(Records shown):
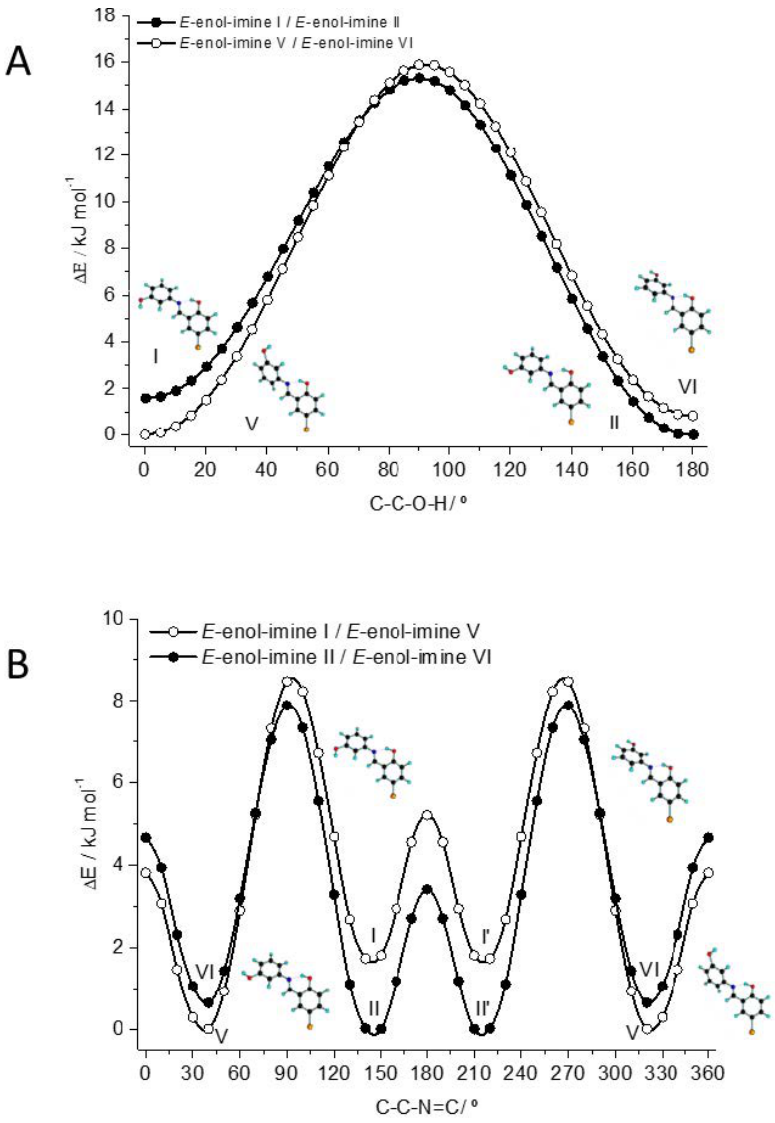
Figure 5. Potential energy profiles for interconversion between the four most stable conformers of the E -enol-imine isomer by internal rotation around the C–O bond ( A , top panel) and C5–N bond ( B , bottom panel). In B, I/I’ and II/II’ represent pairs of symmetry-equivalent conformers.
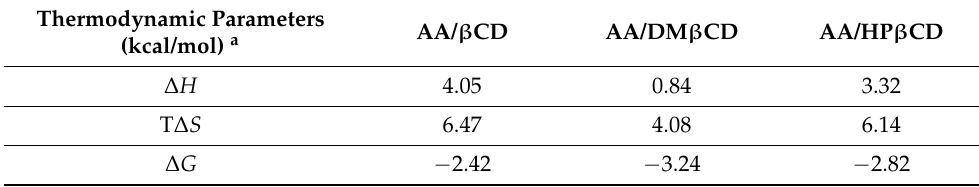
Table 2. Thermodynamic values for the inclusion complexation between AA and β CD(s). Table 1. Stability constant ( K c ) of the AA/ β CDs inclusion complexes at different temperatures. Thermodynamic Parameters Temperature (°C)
...
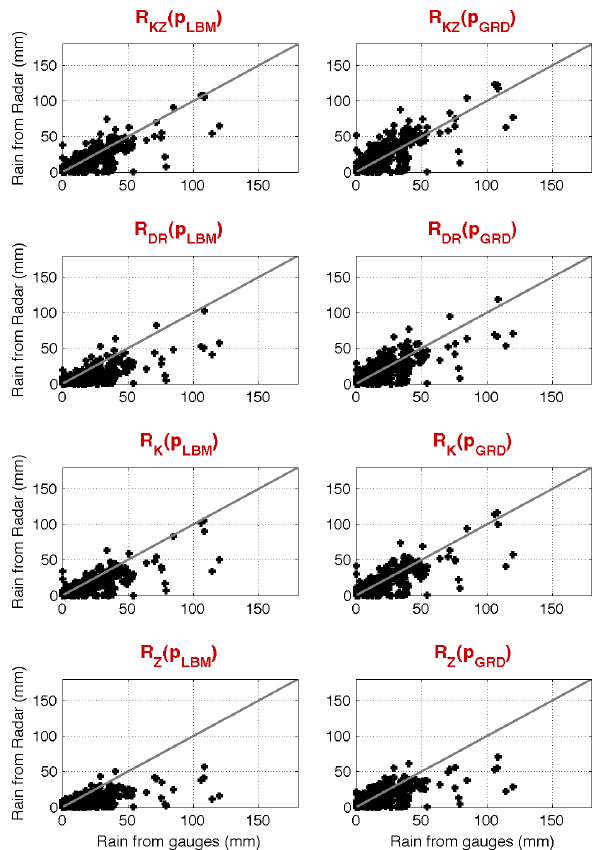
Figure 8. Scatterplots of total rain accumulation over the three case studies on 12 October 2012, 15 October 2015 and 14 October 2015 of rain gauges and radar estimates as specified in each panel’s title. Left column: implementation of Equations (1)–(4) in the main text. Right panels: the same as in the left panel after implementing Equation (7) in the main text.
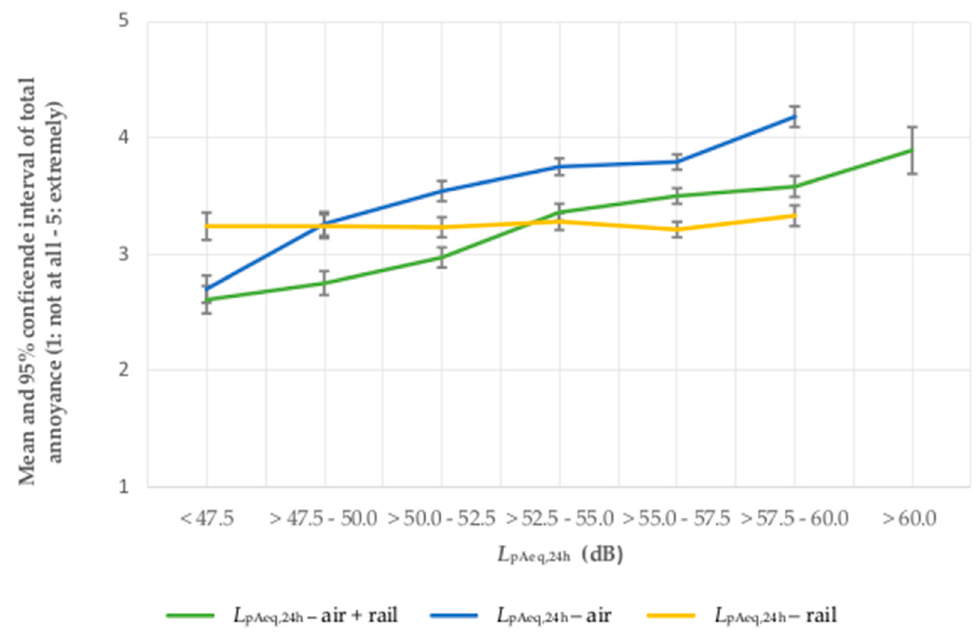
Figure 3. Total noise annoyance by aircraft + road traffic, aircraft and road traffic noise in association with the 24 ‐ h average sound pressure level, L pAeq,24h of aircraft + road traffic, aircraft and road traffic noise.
* * *
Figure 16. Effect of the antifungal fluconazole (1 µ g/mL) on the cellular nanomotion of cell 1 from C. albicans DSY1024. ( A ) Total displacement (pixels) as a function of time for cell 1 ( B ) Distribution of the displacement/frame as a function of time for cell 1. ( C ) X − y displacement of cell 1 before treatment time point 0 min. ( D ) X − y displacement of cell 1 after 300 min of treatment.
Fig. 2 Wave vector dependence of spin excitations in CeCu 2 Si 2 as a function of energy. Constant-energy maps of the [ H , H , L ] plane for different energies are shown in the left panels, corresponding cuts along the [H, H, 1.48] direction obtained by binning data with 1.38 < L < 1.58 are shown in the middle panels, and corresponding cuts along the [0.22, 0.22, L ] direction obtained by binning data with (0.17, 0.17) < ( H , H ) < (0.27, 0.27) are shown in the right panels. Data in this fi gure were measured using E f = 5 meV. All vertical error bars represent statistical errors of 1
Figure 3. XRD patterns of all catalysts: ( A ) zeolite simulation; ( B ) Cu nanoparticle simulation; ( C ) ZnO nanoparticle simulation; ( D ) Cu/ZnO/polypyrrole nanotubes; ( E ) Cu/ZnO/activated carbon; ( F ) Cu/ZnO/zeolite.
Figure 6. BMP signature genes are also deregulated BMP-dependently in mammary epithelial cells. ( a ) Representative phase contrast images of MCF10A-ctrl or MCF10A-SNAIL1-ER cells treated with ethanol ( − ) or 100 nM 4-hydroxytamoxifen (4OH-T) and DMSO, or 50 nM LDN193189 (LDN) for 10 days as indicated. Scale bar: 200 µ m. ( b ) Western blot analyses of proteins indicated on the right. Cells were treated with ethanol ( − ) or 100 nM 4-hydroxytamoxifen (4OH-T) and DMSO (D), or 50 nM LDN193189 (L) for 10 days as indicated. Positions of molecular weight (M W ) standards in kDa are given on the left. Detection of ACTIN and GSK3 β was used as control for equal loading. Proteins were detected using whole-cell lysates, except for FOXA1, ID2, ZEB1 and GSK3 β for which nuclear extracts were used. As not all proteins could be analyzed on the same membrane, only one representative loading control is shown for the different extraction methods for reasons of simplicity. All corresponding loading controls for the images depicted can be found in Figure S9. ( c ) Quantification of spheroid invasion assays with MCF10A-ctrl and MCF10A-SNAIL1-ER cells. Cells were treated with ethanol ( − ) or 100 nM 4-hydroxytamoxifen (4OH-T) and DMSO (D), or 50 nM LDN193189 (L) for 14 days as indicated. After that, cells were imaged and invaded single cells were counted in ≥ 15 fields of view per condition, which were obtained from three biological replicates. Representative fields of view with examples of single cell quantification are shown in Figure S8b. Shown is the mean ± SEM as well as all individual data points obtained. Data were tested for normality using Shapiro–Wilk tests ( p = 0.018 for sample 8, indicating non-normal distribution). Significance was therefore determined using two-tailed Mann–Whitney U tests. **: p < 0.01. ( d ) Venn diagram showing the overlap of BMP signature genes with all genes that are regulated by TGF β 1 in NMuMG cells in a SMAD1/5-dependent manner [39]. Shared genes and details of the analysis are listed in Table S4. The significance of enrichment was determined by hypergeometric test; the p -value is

(About this exercise): Reproduce verbatim only the segment of the listing bounded by the line containing "Fig. 2 Wave" and the line containing "Figure 3. XRD", with both boundary lines included.

(Worked solution):
Fig. 2 Wave vector dependence of spin excitations in CeCu 2 Si 2 as a function of energy. Constant-energy maps of the [ H , H , L ] plane for different energies are shown in the left panels, corresponding cuts along the [H, H, 1.48] direction obtained by binning data with 1.38 < L < 1.58 are shown in the middle panels, and corresponding cuts along the [0.22, 0.22, L ] direction obtained by binning data with (0.17, 0.17) < ( H , H ) < (0.27, 0.27) are shown in the right panels. Data in this fi gure were measured using E f = 5 meV. All vertical error bars represent statistical errors of 1
Figure 3. XRD patterns of all catalysts: ( A ) zeolite simulation; ( B ) Cu nanoparticle simulation; ( C ) ZnO nanoparticle simulation; ( D ) Cu/ZnO/polypyrrole nanotubes; ( E ) Cu/ZnO/activated carbon; ( F ) Cu/ZnO/zeolite.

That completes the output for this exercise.